The Premium Dual Screen: AYANEO Pocket DS

The AYANEO Pocket DS takes the same two-screen concept upmarket, with a larger main panel and AYANEO's premium build. It is more expensive and more of a statement piece. For most people the Thor is the smarter buy, but the Pocket DS exists for the buyer who wants the flagship version of the idea. Our dual screen handhelds overview compares the field.

The Modular Option: Retroid Pocket Nova with the Dual Screen Add-On

The Retroid Pocket Nova is a single-screen 4:3 handheld with a clever trick: an official dual screen add-on that attaches a second display for DS and 3DS play. You get a compact everyday device that converts into a dual-screen machine when the library calls for it. It is less seamless than the Thor, and more flexible.
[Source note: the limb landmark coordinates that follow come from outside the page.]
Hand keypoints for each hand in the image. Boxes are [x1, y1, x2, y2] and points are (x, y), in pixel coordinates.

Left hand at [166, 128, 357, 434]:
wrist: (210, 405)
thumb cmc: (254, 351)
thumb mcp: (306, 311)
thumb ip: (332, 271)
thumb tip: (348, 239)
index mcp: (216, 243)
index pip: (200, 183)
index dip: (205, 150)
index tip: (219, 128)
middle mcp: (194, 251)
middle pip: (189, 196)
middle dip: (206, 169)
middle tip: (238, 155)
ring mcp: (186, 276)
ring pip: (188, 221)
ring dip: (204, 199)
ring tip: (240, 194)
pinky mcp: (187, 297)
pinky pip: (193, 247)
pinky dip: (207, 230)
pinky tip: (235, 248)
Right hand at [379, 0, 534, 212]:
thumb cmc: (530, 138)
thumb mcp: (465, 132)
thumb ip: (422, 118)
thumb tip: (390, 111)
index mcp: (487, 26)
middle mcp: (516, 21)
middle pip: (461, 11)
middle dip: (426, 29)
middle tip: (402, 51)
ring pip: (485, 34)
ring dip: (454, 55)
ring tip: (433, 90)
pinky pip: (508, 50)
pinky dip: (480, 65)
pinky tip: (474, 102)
The Budget Dual Screen: Anbernic RG DS

The Anbernic RG DS brings two physical screens down to a friendlier price. It gives up the flagship chip, so it is a DS-first machine with lighter 3DS reach, but if the dual-screen experience matters more than maximum power it earns its slot.
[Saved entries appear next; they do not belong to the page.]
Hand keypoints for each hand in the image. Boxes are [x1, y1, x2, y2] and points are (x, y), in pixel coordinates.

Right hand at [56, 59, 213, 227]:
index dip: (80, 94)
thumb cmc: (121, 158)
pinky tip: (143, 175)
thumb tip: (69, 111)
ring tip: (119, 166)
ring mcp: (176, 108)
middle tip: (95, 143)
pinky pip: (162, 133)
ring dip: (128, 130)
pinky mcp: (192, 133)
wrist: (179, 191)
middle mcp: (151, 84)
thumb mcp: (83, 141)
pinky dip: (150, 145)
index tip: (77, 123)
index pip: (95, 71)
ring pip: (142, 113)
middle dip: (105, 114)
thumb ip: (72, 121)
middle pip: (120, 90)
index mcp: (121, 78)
The Single Screen Path: Retroid Pocket 6

You do not strictly need two screens. On the Retroid Pocket 6, the Azahar emulator arranges both 3DS screens on the tall 5.5 inch AMOLED, with the touchscreen handling stylus input. It is the best value route into the 3DS library, and the RP6 covers everything else through GameCube and PS2 too. Our Azahar setup guide covers the layout options.

The Form Factor Fix: Modern Clamshells

Maybe what you miss is not the two screens but the flip. The clamshell feel, the snap shut, the screen protected in a bag. The Retroid Pocket Flip 2 delivers that with Android power, and the Anbernic RG34XX SP delivers it for $70. Our best clamshell handhelds guide ranks the whole category.

Which Should You Buy?

  • Most faithful 3DS feeling: AYN Thor. Two screens, real touch, huge power.
  • Best value into the library: Retroid Pocket 6 with Azahar.
  • Most flexible: Retroid Pocket Nova plus the add-on.
  • Cheapest dual screen: Anbernic RG DS.
  • Just want the flip: Retroid Pocket Flip 2 or RG34XX SP.
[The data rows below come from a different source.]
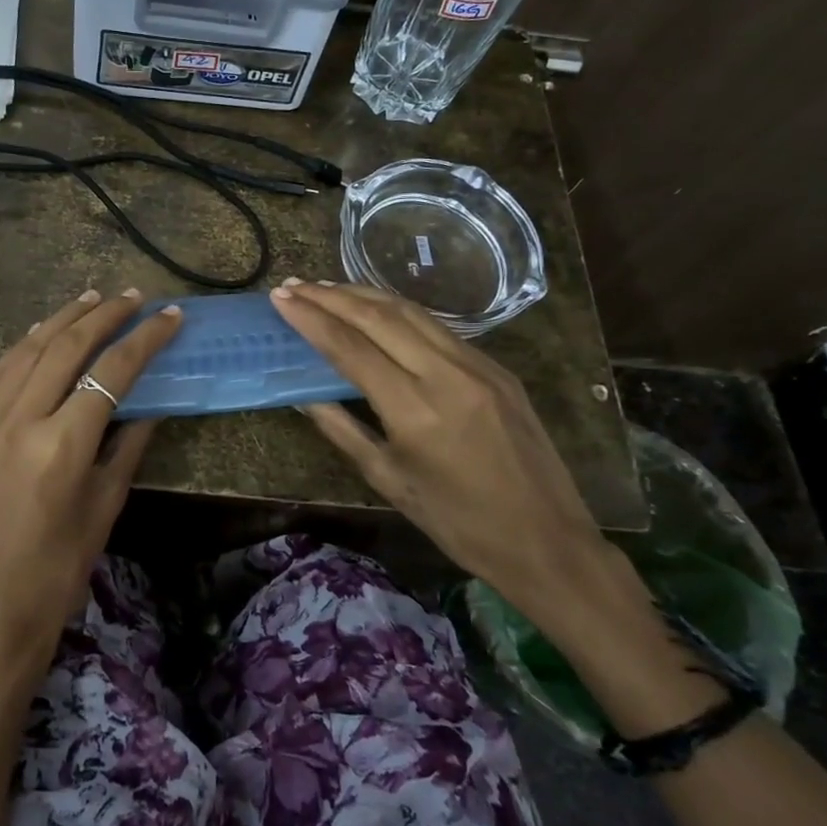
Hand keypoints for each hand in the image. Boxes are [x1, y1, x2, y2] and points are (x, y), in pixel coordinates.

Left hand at [0, 289, 180, 687]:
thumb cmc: (60, 570)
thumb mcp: (106, 506)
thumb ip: (128, 445)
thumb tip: (151, 402)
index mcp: (61, 446)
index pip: (111, 373)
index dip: (145, 340)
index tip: (169, 316)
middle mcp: (18, 423)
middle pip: (65, 349)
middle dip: (103, 316)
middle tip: (132, 297)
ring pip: (25, 352)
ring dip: (61, 321)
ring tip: (90, 300)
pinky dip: (22, 348)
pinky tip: (40, 335)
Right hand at [269, 280, 613, 622]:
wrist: (546, 540)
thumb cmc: (457, 522)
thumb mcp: (388, 479)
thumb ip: (342, 428)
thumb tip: (302, 394)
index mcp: (415, 410)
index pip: (350, 348)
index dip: (311, 319)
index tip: (280, 298)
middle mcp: (447, 375)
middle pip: (379, 317)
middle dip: (331, 296)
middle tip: (295, 284)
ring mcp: (478, 366)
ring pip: (412, 312)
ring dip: (365, 295)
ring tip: (328, 287)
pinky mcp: (497, 368)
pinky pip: (438, 328)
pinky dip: (399, 312)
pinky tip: (378, 311)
For the full hardware rankings behind these picks, see our best handhelds for DS and 3DS emulation guide.

Frequently Asked Questions

Is there an official 3DS successor?

No. Nintendo folded its handheld line into the Switch family, which has no second screen. Every 3DS-style experience today comes from the enthusiast handheld market plus emulation of games you own.

Can these devices play 3DS games legally?

The devices are legal, the Azahar emulator is legal, and playing games you dumped from your own console and cartridges is the preservation-friendly path. You supply keys and games from hardware you own. Our ROMs and legality guide covers the details.

Should I just buy a used 3DS instead?

If you want StreetPass, the autostereoscopic 3D effect, or original hardware for its own sake, yes, a well-kept used unit is still lovely. For everything else, the devices above are cheaper to run, more capable, and not living on a decade-old battery.